Raw beef liver contains about 20 grams of protein per 100 grams, and a single cooked slice (roughly 81 grams) delivers around 21.5 grams. That puts liver in the same protein range as chicken breast and lean steak, but with a significantly richer micronutrient profile alongside it.
Protein by Serving Size
The numbers shift depending on how you measure and whether the liver is raw or cooked. Raw beef liver provides 20.3 grams of protein per 100 grams. Cooking concentrates nutrients by driving off water, so the protein per gram goes up after heat is applied. A single pan-fried slice, about 81 grams, contains 21.5 grams of protein. A standard 3-ounce cooked serving (starting from roughly 4 ounces raw) comes in at about 25 grams of protein with only 162 calories.
For anyone tracking macros, that calorie-to-protein ratio is exceptionally efficient. Per 200 calories of pan-fried beef liver, you get about 30 grams of protein. That same 200-calorie budget spent on grilled skirt steak yields roughly 21 grams. Liver packs roughly 40% more protein per calorie than a typical steak cut.
How Liver Compares to Other Meats
Beef liver often gets overlooked in favor of muscle meats, but it holds its own on protein and outperforms them on density. Here’s how a 200-calorie portion compares across cuts:
- Pan-fried beef liver: 30.3 grams of protein
- Grilled skirt steak: 21.4 grams of protein
The reason liver wins on a calorie-for-calorie basis is that it’s naturally lower in fat than most steak cuts. A 3-ounce serving of cooked liver has only 162 calories total, while a similar portion of ribeye or skirt steak runs higher because of marbling. If your goal is maximum protein with minimal calories, liver is one of the most efficient whole-food sources available.
Calf liver (also called veal liver) is nutritionally similar, landing at roughly the same protein content per serving. The texture is milder and slightly more tender, but you’re not gaining or losing meaningful protein by choosing one over the other.
Protein Quality and Amino Acids
Not all protein sources deliver amino acids in the same proportions, and beef liver is particularly strong in the ones that matter most for muscle repair and growth. A single pan-fried slice provides about 1,972 milligrams of leucine (72% of the daily recommended intake) and 1,659 milligrams of lysine (79% of the daily recommended intake). Leucine is the amino acid most directly responsible for triggering muscle protein synthesis after a meal, and lysine plays a key role in tissue repair and collagen formation.
Beef liver supplies all nine essential amino acids, making it a complete protein. This puts it on equal footing with eggs, dairy, and muscle meats in terms of protein quality, not just quantity.
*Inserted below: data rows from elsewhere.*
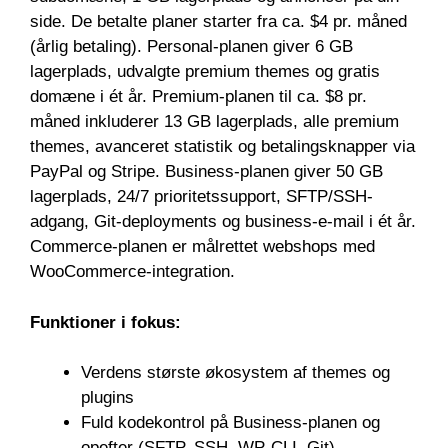
side. De betalte planer starter fra ca. $4 pr. måned
(årlig betaling). Personal-planen giver 6 GB
lagerplads, udvalgte premium themes og gratis
domæne i ét år. Premium-planen til ca. $8 pr.
måned inkluderer 13 GB lagerplads, alle premium
themes, avanceret statistik og betalingsknapper via
PayPal og Stripe. Business-planen giver 50 GB
lagerplads, 24/7 prioritetssupport, SFTP/SSH-
adgang, Git-deployments og business-e-mail i ét år.
Commerce-planen er målrettet webshops med
WooCommerce-integration.
Funktioner i fokus:
Verdens største økosystem af themes og
plugins
Fuld kodekontrol på Business-planen og
opefter (SFTP, SSH, WP-CLI, Git)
The Micronutrient Advantage
What sets liver apart from a chicken breast or protein shake isn’t just the protein count. It’s what comes bundled with it. Beef liver is one of the most concentrated natural sources of vitamin B12, which your body needs to convert food into usable energy and to form red blood cells. It’s also rich in iron, particularly the heme form that your body absorbs far more readily than the iron found in plant foods.
These nutrients directly support how your body uses the protein you eat. B12 is involved in amino acid metabolism, meaning it helps your cells actually process and build with the protein you consume. Iron carries oxygen to muscles, which matters for recovery after exercise. Eating liver gives you the building materials and the metabolic machinery to use them, all in a single food.
Practical Tips for Getting More Liver Protein
The biggest barrier to eating liver isn’t nutrition, it’s taste. Beef liver has a strong, mineral-rich flavor that many people find off-putting at first. A few approaches make it easier to work into your diet.
Soaking sliced liver in milk for 30 minutes to an hour before cooking mellows the flavor significantly. Cutting liver into small pieces and mixing it into ground beef for burgers, meatballs, or chili lets you get the nutritional benefits without the dominant taste. A ratio of about 20% liver to 80% ground beef is enough to boost the protein and micronutrient content without changing the flavor of the dish noticeably.
Pan-frying thin slices over high heat for just a couple of minutes per side keeps the texture from becoming rubbery. Overcooking is the most common mistake, and it’s the reason many people think they dislike liver. Cooked to medium, with a slightly pink center, the texture stays tender and the flavor is milder.